BTW:  I HAVE NO CONNECTION WITH THE HYPERCARD TEAM OR APPLE LEGAL.  I'M
JUST MOUTHING OFF AND I HAVE NO REAL IDEA WHAT I'M TALKING ABOUT!!!!

Disclaimer enough?

====================================================================
Alex Kazim, Apple Computer
"We don't use it as tool.  We use it as a weapon."
-- Some broker talking about his Mac at the Product Intro.

rob@uokmax.ecn.uoknor.edu (Robert K Shull) (09/23/89)

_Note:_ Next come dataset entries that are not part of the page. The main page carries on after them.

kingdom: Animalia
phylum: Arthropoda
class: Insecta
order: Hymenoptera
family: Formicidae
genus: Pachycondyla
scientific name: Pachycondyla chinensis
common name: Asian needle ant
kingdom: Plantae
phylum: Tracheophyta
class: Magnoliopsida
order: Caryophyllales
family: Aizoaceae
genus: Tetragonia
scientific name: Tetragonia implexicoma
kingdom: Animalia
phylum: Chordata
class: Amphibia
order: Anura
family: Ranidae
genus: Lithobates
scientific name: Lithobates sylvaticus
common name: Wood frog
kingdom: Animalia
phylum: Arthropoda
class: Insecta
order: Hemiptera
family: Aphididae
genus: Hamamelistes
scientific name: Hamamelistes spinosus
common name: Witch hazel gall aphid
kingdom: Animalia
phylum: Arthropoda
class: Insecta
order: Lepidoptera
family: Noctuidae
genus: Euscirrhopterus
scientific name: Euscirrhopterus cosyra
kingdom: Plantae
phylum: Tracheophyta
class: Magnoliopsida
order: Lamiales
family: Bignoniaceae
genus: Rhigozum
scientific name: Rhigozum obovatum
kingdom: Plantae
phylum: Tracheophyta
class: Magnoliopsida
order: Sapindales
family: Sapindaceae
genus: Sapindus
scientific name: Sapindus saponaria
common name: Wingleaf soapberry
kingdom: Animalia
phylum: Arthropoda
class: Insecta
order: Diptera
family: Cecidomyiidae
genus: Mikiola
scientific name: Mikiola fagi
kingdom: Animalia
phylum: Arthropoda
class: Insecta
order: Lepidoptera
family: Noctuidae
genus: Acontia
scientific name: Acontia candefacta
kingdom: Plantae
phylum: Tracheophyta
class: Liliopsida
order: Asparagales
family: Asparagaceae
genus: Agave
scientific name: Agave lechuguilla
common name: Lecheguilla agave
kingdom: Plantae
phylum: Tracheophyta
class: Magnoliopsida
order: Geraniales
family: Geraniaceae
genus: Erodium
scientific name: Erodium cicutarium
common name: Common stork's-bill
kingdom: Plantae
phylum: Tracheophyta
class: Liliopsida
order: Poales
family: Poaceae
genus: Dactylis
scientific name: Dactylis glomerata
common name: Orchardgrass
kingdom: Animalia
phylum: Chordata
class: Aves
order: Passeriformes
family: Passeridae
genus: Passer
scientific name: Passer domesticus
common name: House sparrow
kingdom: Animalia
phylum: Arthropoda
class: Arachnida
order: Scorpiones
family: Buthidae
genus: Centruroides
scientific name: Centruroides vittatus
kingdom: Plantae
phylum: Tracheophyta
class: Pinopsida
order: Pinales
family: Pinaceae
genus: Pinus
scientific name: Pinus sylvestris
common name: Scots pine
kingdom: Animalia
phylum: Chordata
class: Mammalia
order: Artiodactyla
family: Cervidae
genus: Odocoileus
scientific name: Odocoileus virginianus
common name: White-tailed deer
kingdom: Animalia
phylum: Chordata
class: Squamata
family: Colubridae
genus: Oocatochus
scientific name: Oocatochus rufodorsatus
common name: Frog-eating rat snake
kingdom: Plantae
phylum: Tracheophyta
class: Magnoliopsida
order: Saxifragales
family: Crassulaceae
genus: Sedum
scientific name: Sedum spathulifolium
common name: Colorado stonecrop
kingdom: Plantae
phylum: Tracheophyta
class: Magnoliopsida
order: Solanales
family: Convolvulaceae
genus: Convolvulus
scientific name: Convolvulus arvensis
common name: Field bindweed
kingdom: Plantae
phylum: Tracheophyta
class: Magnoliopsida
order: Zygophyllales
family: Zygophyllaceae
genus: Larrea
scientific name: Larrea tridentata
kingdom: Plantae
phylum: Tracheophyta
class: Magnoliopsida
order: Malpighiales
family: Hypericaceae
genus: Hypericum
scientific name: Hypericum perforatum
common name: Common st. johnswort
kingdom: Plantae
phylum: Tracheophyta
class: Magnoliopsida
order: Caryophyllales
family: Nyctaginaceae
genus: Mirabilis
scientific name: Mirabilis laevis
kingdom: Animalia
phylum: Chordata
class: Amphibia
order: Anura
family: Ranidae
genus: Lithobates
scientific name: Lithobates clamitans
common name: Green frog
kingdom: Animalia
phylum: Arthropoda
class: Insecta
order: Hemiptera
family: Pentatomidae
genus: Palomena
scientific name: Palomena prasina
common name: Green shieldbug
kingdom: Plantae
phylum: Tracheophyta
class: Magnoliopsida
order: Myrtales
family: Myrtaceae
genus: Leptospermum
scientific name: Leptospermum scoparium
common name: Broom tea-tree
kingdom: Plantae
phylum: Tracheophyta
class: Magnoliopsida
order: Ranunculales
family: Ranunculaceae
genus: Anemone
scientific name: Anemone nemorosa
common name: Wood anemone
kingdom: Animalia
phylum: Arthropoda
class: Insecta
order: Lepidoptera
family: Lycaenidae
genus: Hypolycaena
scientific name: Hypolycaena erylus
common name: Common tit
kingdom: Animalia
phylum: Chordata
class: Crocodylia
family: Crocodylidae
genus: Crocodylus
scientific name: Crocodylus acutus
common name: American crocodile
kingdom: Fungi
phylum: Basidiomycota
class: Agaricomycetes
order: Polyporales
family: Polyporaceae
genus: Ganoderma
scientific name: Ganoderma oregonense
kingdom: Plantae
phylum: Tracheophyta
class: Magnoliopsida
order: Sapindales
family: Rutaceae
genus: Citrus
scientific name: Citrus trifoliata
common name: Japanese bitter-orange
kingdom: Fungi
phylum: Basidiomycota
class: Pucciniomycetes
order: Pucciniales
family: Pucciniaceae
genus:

In article <210@spt.entity.com> gz@entity.com (Gail Zacharias) writes:
>Sounds to me like HyperZoom's just trying to protect the look and feel of
>their product.  I hear somebody's been workin' hard to establish a legal
>precedent for that sort of thing.

Who could this be? I can't think of any company that's suing (or threatening
to sue) the PURCHASERS of another company's product. I always thought you
sued the MANUFACTURER for infringement.
-- 
Robert K. Shull
chinet!uokmax!rob			sun!texsun!uokmax!rob

harry@ngc.UUCP (Harry Saal) (09/23/89)

I am not an attorney, and am not attempting to argue for or against the
patents in question or the tactics being used. But I am reminded of
when I first learned of Olaf Soderblom's efforts to collect royalty
fees for systems incorporating technology he claimed was in a patent issued
many years ago.

1. Everyone couldn't believe this could happen. After all, the technology
was already part of an IEEE standard, and he was demanding royalties!

2.  He did NOT attempt to collect fees from the IC vendors that built
silicon according to the IBM/802.5 spec; he went after all companies
that built boards and/or systems that included said chips. (Does this
sound familiar now?)

Now, several years after pursuing the above strategy, virtually all of
the vendors of Token-Ring technology have signed some form of license
agreement with him. Details (unfortunately) aren't disclosed about
individual fee structures, etc.

gz@spt.entity.com (Gail Zacharias) (09/23/89)

rob@uokmax.UUCP (Robert K Shull) writes:
>In article <210@spt.entity.com> gz@entity.com (Gail Zacharias) writes:
>>Sounds to me like HyperZoom's just trying to protect the look and feel of
>>their product.  I hear somebody's been workin' hard to establish a legal
>>precedent for that sort of thing.
>Who could this be? I can't think of any company that's suing (or threatening
>to sue) the PURCHASERS of another company's product. I always thought you
>sued the MANUFACTURER for infringement.

That's just an implementation detail.  The important question is whether or
not they've got certain "rights" wrt a product just because it uses the same
pictures and metaphors that they do.  Once that's granted, they can try to
collect using whatever imaginative strategies their lawyers and accountants
can come up with.

--
gz@entity.com					...!mit-eddie!spt!gz
	 Now let's all repeat the non-conformist oath.